* _任务要求_: 说出下面的列表里有几行含有字符串“whiteSpace”，大小写要一致，只写数字。

* _已知信息_:
--------------------------------------------------

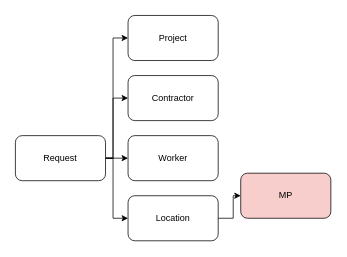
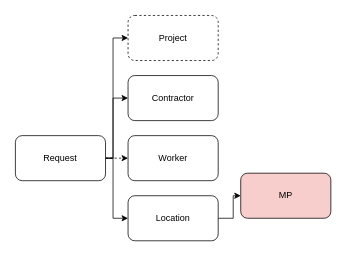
  <mxCell id="0" />
  <mxCell id="1" parent="0" />
- <mxCell id="2" style="edgeStyle=orthogonalEdgeStyle;rounded=0;orthogonalLoop=1;jettySize=auto;html=1;exitX=1;exitY=0.5;exitDx=0;exitDy=0;entryX=0;entryY=0.5;entryDx=0;entryDy=0;" edge="1" parent="1" source="6" target="9"><mxGeometry relative="1" as="geometry" /></mxCell>
+ <mxCell id="2" style="edgeStyle=orthogonalEdgeStyle;rounded=0;orthogonalLoop=1;jettySize=auto;html=1;exitX=1;exitY=0.5;exitDx=0;exitDy=0;entryX=0;entryY=0.5;entryDx=0;entryDy=0;dashed=1;" edge="1" parent="1" source="6" target="9"><mxGeometry relative="1" as="geometry" /></mxCell>
  <mxCell id="3" style="edgeStyle=orthogonalEdgeStyle;rounded=0;orthogonalLoop=1;jettySize=auto;html=1;exitX=1;exitY=0.5;exitDx=0;exitDy=0;entryX=0;entryY=0.5;entryDx=0;entryDy=0;" edge="1" parent="1" source="6" target="8"><mxGeometry relative="1" as="geometry"><Array as="points"><mxPoint x="150" y="210" /><mxPoint x="150" y="50" /></Array></mxGeometry></mxCell>
  <mxCell id="4" style="edgeStyle=orthogonalEdgeStyle;rounded=0;orthogonalLoop=1;jettySize=auto;html=1;exitX=1;exitY=0.5;exitDx=0;exitDy=0;entryX=0;entryY=0.5;entryDx=0;entryDy=0;" edge="1" parent="1" source="6" target="7"><mxGeometry relative="1" as="geometry"><Array as="points"><mxPoint x="150" y="210" /><mxPoint x="150" y="130" /></Array></mxGeometry></mxCell>
  <mxCell id="5" style="edgeStyle=orthogonalEdgeStyle;rounded=0;orthogonalLoop=1;jettySize=auto;html=1;exitX=1;exitY=0.5;exitDx=0;exitDy=0;entryX=0;entryY=0.5;entryDx=0;entryDy=0;" edge="1" parent="1" source="6" target="11"><mxGeometry relative="1" as="geometry"><Array as="points"><mxPoint x="150" y="210" /><mxPoint x="150" y="290" /></Array></mxGeometry></mxCell>
  <mxCell id="6" value="Request" style="rounded=1;whiteSpace=wrap;html=1;" vertex="1" parent="1"><mxGeometry x="20" y="180" width="120" height="60" as="geometry" /></mxCell>
  <mxCell id="7" value="Contractor" style="rounded=1;whiteSpace=wrap;html=1;" vertex="1" parent="1"><mxGeometry x="170" y="100" width="120" height="60" as="geometry" /></mxCell>
- <mxCell id="8" value="Project" style="rounded=1;whiteSpace=wrap;html=1;" vertex="1" parent="1"><mxGeometry x="170" y="20" width="120" height="60" as="geometry" /></mxCell>
+ <mxCell id="8" value="Project" style="rounded=1;whiteSpace=wrap;html=1;dashed=1;" vertex="1" parent="1"><mxGeometry x="170" y="20" width="120" height="60" as="geometry" /></mxCell>
  <mxCell id="9" value="Worker" style="rounded=1;whiteSpace=wrap;html=1;" vertex="1" parent="1"><mxGeometry x="170" y="180" width="120" height="60" as="geometry" /></mxCell>
  <mxCell id="10" style="edgeStyle=orthogonalEdgeStyle;rounded=0;orthogonalLoop=1;jettySize=auto;html=1;exitX=1;exitY=0.5;exitDx=0;exitDy=0;entryX=0;entryY=0.5;entryDx=0;entryDy=0;" edge="1" parent="1" source="11" target="12"><mxGeometry relative="1" as="geometry" /></mxCell>
  <mxCell id="11" value="Location" style="rounded=1;whiteSpace=wrap;html=1;" vertex="1" parent="1"><mxGeometry x="170" y="260" width="120" height="60" as="geometry" /></mxCell>
  <mxCell id="12" value="MP" style="rounded=1;whiteSpace=wrap;html=1;fillColor=#f8cecc;" vertex="1" parent="1"><mxGeometry x="320" y="230" width="120" height="60" as="geometry" /></mxCell>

--------------------------------------------------

* _参考答案_: 7